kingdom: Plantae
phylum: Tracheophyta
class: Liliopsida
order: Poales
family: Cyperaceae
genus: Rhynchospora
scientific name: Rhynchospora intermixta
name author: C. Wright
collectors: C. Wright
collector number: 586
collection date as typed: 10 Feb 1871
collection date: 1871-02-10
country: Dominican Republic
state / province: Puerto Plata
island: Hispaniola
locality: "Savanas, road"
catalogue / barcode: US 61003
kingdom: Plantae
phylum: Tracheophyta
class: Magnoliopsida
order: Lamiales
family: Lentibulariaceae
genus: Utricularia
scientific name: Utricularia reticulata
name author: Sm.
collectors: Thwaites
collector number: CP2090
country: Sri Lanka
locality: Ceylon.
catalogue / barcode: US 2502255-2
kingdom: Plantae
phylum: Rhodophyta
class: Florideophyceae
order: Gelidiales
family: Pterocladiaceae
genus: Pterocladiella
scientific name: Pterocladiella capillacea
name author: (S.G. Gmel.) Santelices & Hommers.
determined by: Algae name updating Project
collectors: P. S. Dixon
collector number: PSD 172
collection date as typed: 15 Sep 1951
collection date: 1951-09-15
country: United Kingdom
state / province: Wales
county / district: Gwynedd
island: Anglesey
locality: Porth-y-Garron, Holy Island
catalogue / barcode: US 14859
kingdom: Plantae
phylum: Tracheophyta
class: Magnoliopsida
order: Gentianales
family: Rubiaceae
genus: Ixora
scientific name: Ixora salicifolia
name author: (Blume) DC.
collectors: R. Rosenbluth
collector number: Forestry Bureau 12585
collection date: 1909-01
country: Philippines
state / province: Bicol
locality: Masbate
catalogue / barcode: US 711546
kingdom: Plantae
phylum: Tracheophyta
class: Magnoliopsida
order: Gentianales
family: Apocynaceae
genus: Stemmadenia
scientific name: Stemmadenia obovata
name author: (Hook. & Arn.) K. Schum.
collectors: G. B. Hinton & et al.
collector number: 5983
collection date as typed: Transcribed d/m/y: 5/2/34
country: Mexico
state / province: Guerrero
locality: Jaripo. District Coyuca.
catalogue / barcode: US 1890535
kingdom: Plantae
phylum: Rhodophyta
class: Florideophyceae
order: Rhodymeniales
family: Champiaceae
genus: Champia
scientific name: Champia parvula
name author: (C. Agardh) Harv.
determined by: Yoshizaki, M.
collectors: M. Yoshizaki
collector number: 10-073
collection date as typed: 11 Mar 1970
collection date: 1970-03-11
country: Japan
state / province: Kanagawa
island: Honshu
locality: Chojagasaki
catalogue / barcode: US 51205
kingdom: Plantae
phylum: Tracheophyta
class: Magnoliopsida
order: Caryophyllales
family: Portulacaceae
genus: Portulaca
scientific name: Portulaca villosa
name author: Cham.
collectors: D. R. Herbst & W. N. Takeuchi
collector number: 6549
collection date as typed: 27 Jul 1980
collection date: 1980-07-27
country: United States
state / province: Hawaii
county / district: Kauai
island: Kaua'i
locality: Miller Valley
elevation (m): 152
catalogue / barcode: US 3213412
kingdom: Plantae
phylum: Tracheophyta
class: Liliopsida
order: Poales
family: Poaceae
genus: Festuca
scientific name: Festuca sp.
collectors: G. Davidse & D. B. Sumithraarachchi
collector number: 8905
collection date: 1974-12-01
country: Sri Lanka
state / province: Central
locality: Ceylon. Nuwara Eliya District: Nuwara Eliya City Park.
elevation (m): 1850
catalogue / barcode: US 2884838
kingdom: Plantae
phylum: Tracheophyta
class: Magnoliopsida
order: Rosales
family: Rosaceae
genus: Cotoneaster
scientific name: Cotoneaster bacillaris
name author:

──────────────────────────────

### Problem
Reproduce word for word the lines of the listing above, from the line containing "collection date as typed: 11 Mar 1970" through the final line, both included.

### The reply
collection date as typed: 11 Mar 1970
collection date: 1970-03-11
country: Japan
state / province: Kanagawa
island: Honshu
locality: Chojagasaki
catalogue / barcode: US 51205
kingdom: Plantae
phylum: Tracheophyta
class: Magnoliopsida
order: Caryophyllales
family: Portulacaceae
genus: Portulaca
scientific name: Portulaca villosa
name author: Cham.
collectors: D. R. Herbst & W. N. Takeuchi
collector number: 6549
collection date as typed: 27 Jul 1980
collection date: 1980-07-27
country: United States
state / province: Hawaii
county / district: Kauai
island: Kaua'i
locality: Miller Valley
elevation (m): 152
catalogue / barcode: US 3213412
kingdom: Plantae
phylum: Tracheophyta
class: Liliopsida
order: Poales
family: Poaceae
genus: Festuca
scientific name: Festuca sp.
collectors: G. Davidse & D. B. Sumithraarachchi
collector number: 8905
collection date: 1974-12-01
country: Sri Lanka
state / province: Central
locality: Ceylon. Nuwara Eliya District: Nuwara Eliya City Park.
elevation (m): 1850
catalogue / barcode: US 2884838
kingdom: Plantae
phylum: Tracheophyta
class: Magnoliopsida
order: Rosales
family: Rosaceae
genus: Cotoneaster
scientific name: Cotoneaster bacillaris
name author:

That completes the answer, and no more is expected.